Virtually all children below the poverty line are eligible for the payments, and if implementation of the benefit is successful, it is expected to cut poverty by at least 45% according to a Columbia University study.

However, some polling suggests that awareness of the policy is low enough to cause concerns about the payments reaching their full potential. According to a poll conducted by Data For Progress, 53% of Americans know little or nothing about the child tax credit.

“Those struggling to keep up with their expenses are likely not keeping up to date with the newest changes to federal tax policy,” said Greg Nasif, political director of Humanity Forward. “Giving families three weeks to learn about this benefit, how to file with the IRS, and then to get it done, is worrying, to say the least.”

The web portal can also be used, according to the IRS, to claim any of the uncollected stimulus checks from the three rounds of direct cash relief delivered since March 2020.

According to The Hill, a group of more than 50 House members is urging the IRS to use the information it obtained from a stimulus payment-related web tool to increase outreach about the tax credits that benefit low-income families who may not be aware of their eligibility.

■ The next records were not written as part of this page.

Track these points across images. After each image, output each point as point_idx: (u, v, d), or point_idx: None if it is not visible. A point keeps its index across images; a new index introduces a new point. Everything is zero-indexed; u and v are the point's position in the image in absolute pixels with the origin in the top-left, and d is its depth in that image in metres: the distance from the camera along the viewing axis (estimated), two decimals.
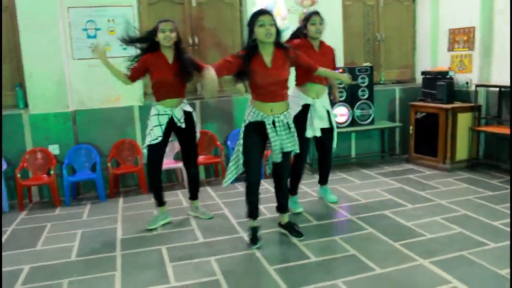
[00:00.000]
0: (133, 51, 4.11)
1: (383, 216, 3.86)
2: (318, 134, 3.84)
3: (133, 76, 3.72)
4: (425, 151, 5.49)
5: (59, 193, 4.77)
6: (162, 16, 5.18)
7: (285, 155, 3.34)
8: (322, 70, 3.59)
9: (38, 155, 4.85)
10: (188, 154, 3.95)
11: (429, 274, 2.80)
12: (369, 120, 5.62)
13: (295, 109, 3.72)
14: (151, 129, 3.69)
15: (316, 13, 3.81)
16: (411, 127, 5.67)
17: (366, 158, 5.95)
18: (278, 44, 3.21)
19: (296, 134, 3.37)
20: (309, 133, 3.82)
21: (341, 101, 5.44)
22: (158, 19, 5.05)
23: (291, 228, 3.52)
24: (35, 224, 4.16)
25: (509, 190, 4.33)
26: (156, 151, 3.75)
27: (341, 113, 5.49)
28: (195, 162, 4.00)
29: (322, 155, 4.20)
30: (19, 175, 4.63)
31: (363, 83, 5.53)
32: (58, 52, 4.79)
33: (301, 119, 3.76)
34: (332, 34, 5.57)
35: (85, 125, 4.98)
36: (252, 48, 3.16)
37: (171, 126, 3.74)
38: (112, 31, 4.99)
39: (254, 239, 3.37)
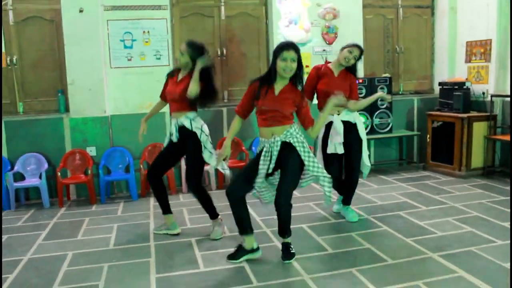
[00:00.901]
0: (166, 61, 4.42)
1: (398, 216, 4.09)
2: (340, 151, 3.90)
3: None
4: (441, 158, 5.69)
5: (95, 191, 5.15)
6: (193, 29, 5.69)
7: (281, 180, 3.17)
8: (358, 104, 3.95)
9: (76, 156, 5.25)
10: (186, 171, 3.89)
11: (437, 265, 3.03)
12: (388, 129, 5.85)
13: (321, 131, 3.93)
14: None
15: (357, 46, 3.91)
16: (428, 136, 5.89)
17: (385, 165, 6.17)
18: (294, 81, 3.16)
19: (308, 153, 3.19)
20: (329, 149, 3.92)
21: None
22: (189, 31, 5.64)
23: (286, 250, 3.32)
24: (74, 218, 4.53)
25: None
26: (157, 158, 3.94)
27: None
28: (191, 181, 3.78)
29: (346, 170, 4.16)
30: (59, 174, 5.04)
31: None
32: (97, 61, 5.21)
33: (325, 137, 3.96)
34: None
35: (120, 129, 5.36)
36: (268, 77, 3.18)
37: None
38: (146, 42, 5.39)
39: (233, 254, 3.32)
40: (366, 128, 5.72)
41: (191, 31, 5.66)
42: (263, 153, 3.16)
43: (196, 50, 3.66)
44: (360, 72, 5.87)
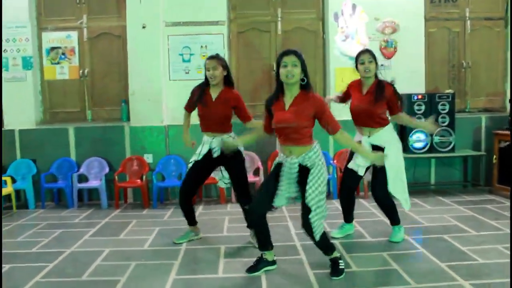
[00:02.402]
0: None
1: (440, 239, 3.80)
2: (360, 172, 3.74)
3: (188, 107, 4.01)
4: (509, 182, 5.19)
5: (149, 196, 5.43)
6: (250, 43, 5.83)
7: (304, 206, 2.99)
8: (405, 119, 3.78)
9: (134, 162, 5.60)
10: (235, 189, 3.91)
11: None
12: (449, 148, 5.48)
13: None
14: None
15: (364, 51, 3.72)
16: (494, 156, 5.41)
17: (447, 186, 5.77)
18: (305, 87, 2.98)
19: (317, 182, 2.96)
20: (350, 165, 3.76)
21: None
22: (245, 46, 5.79)
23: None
24: (124, 219, 4.82)
25: None
26: (188, 180, 3.88)
27: (418, 139, 5.44)
28: (246, 197, 3.78)
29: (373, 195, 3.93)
30: (116, 178, 5.40)
31: (443, 110, 5.44)
32: (157, 74, 5.55)
33: (350, 154, 3.85)
34: (414, 61, 5.65)
35: (176, 138, 5.60)
36: (276, 90, 3.07)
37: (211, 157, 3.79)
38: (204, 56, 5.62)
39: (253, 267, 3.25)
40: (424, 147, 5.45)
41: (248, 46, 5.83)
42: (283, 174, 3.04)
43: (223, 60, 3.76)
44: (422, 87, 5.65)
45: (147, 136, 5.62)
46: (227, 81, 3.77)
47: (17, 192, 5.59)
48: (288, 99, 3.00)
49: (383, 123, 3.72)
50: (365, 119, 3.71)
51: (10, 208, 5.39)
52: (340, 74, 5.63)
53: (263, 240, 3.24)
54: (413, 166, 5.69)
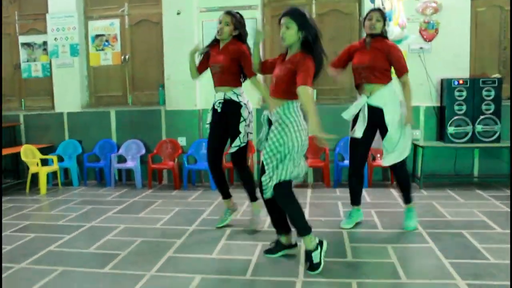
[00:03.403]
0: None
1: (457, 235, 3.53)
2: (358, 134, 3.57)
3: (199, 68, 3.89)
4: None
5: (181, 178, 5.61)
6: None
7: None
8: (406, 82, 3.56)
9: (168, 144, 5.80)
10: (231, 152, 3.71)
11: None
12: (494, 137, 5.04)
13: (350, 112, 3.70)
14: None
15: (375, 9, 3.66)
16: None
17: (492, 180, 5.31)
18: (305, 47, 2.87)
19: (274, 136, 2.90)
20: (356, 133, 3.59)
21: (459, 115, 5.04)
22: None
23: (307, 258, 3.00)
24: (151, 199, 5.03)
25: None
26: (209, 141, 3.82)
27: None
28: (236, 163, 3.76)
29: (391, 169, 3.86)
30: (150, 160, 5.63)
31: (488, 96, 5.00)
32: None
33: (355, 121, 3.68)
34: (458, 44, 5.27)
35: None
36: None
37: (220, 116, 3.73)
38: None
39: (271, 249, 3.22)
40: (466, 135, 5.07)
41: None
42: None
43: (240, 20, 3.70)
44: (466, 71, 5.23)
45: (181, 119, 5.79)
46: (238, 39, 3.70)
47: (66, 170, 6.05)
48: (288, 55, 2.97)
49: (385, 79, 3.57)
50: (367, 73, 3.55)
51: (57, 184, 5.85)
52: None
53: (275, 222, 3.17)
54: (454, 157, 5.31)
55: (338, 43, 5.66)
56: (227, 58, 3.62)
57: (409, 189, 3.76)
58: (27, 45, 6.23)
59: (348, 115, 3.70)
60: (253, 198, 3.86)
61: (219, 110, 3.71)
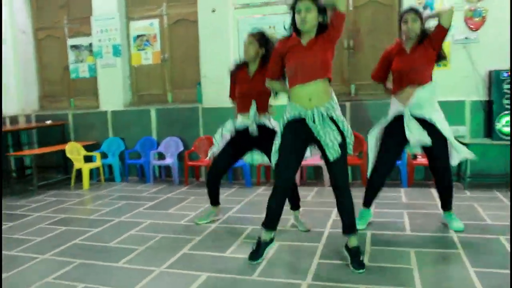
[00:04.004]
0: None
1: (493, 241, 3.22)
2: (417, 150, 3.46)
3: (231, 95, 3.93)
4: None
5: None
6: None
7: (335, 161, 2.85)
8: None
9: (205, 142, 5.84)
10: None
11: None
12: None
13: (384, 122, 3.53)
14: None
15: (409, 10, 3.36)
16: None
17: None
18: (321, 31, 2.84)
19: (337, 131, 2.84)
20: (410, 136, 3.34)
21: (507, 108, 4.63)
22: None
23: (355, 257, 2.88)
24: (183, 196, 5.09)
25: None
26: (219, 160, 3.86)
27: (508, 124, 4.65)
28: None
29: (434, 174, 3.54)
30: (187, 157, 5.70)
31: None
32: (226, 57, 5.65)
33: (390, 130, 3.47)
34: (508, 33, 4.83)
35: None
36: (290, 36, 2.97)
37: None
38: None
39: (255, 253, 3.06)
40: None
41: None
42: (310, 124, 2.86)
43: (263, 36, 3.61)
44: (506, 62, 4.80)
45: (217, 117, 5.79)
46: (264, 61, 3.58)
47: (109, 166, 6.30)
48: (304, 40, 2.88)
49: (428, 78, 3.37)
50: (412, 75, 3.33)
51: (100, 180, 6.10)
52: None
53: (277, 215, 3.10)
54: (503, 155, 4.88)
55: (377, 37, 5.43)
56: (260, 85, 3.42)
57: (452, 194, 3.54)
58: (75, 47, 6.55)
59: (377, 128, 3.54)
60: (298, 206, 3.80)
61: (254, 134, 3.63)
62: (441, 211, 3.66)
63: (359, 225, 3.58)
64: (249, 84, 3.66)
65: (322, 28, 2.83)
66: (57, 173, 6.54)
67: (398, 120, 3.38)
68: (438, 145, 3.35)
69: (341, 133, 2.85)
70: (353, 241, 2.93)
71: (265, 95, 3.63)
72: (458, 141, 3.47)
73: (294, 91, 2.92)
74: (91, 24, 6.27)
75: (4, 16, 6.49)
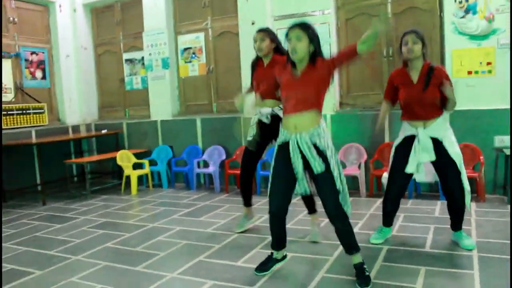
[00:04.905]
0: None
1: (507, 261, 3.01)
2: (420, 171, 3.32)
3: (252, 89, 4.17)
4: None
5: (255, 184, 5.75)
6: (359, 30, 5.52)
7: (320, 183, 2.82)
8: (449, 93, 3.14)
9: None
10: None
11: None
12: None
13: (398, 140, 3.45)
14: None
15: (409, 32, 3.27)
16: None
17: None
18: (313, 59, 2.80)
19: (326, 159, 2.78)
20: (409, 169, 3.29)
21: None
22: (354, 33, 5.51)
23: (359, 273, 2.85)
24: (220, 203, 5.26)
25: None
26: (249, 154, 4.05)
27: None
28: None
29: (445, 194, 3.41)
30: (228, 165, 5.88)
31: None
32: None
33: (401, 152, 3.37)
34: None
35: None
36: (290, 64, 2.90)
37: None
38: None
39: (263, 265, 3.11)
40: None
41: (357, 32, 5.51)
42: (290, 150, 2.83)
43: (273, 32, 3.86)
44: None
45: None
46: (277, 52, 3.76)
47: (158, 173, 6.65)
48: (298, 71, 2.84)
49: (438, 113, 3.27)
50: (418, 109, 3.26)
51: (149, 186, 6.47)
52: (458, 57, 4.84)
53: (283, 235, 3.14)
54: None
55: None
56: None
57: (463, 216, 3.38)
58: (129, 61, 7.02)
59: (412, 166, 3.36)
60: (314, 210, 3.80)
61: (267, 122, 3.78)
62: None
63: (375, 239, 3.54)
64: (263, 75, 3.78)
65: (315, 56, 2.78)
66: (112, 179, 7.03)
67: (410, 139, 3.33)
68: (448, 165, 3.24)
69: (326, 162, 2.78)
70: (355, 259, 2.89)
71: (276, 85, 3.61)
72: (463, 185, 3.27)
73: (284, 119, 2.93)
74: (142, 39, 6.68)
75: (68, 34, 7.13)
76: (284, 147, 2.89)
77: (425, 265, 3.04)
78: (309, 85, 2.79)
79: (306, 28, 2.77)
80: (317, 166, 2.76)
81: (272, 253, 3.17)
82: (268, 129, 3.79)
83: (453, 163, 3.21)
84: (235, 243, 3.79)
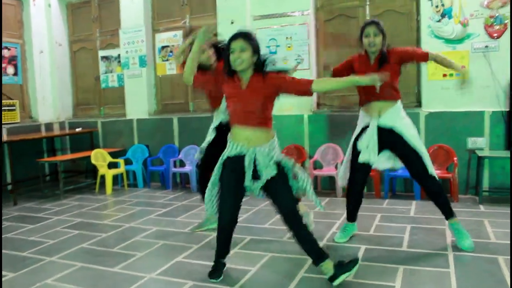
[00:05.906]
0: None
1: (489, 260, 3.08)
2: (373, 159, 3.34)
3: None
4: None
5: None
6: (337, 31, 5.57)
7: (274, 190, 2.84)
8: (433, 55, 3.37)
9: None
10: None
11: None
12: None
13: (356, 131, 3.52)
14: None
15: (370, 23, 3.32)
16: None
17: None
18: (257, 70, 2.77)
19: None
20: (361, 158, 3.35)
21: None
22: (332, 34, 5.57)
23: (340, 268, 2.82)
24: (197, 203, 5.17)
25: None
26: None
27: None
28: None
29: (418, 182, 3.53)
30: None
31: None
32: None
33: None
34: None
35: None
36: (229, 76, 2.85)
37: None
38: (289, 47, 5.63)
39: (216, 272, 3.04)
40: None
41: (335, 34, 5.58)
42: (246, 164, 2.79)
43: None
44: None
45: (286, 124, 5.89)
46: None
47: (134, 173, 6.55)
48: (244, 82, 2.79)
49: (395, 95, 3.37)
50: (374, 89, 3.18)
51: (124, 186, 6.37)
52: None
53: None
54: None
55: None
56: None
57: (447, 201, 3.43)
58: (105, 58, 6.89)
59: (364, 155, 3.42)
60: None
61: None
62: (446, 225, 3.56)
63: (340, 238, 3.60)
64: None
65: (258, 66, 2.76)
66: (86, 178, 6.89)
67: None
68: (408, 151, 3.32)
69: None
70: (326, 270, 2.78)
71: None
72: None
73: (233, 130, 2.87)
74: (119, 36, 6.57)
75: (42, 29, 6.96)
76: (235, 160, 2.83)
77: (403, 264, 3.10)
78: (256, 97, 2.74)
79: (249, 38, 2.72)
80: (270, 171, 2.75)
81: (219, 260, 3.11)
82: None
83: (411, 149, 3.28)
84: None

“The IRS has a limited-time and unique opportunity, while the information is still fresh, to conduct targeted outreach to these low-income non-filers who may be unaware of their eligibility for these important refundable tax credits,” wrote the lawmakers in a letter to the IRS.

For advocates in Washington of the expanded child tax credit’s extension, which is currently being discussed, an effective rollout of the child-poverty slashing legislation would strengthen their case to make the expansion a long-standing part of the tax code.

However, the low level of awareness at present puts the policy’s long-term ambitions in a state of uncertainty.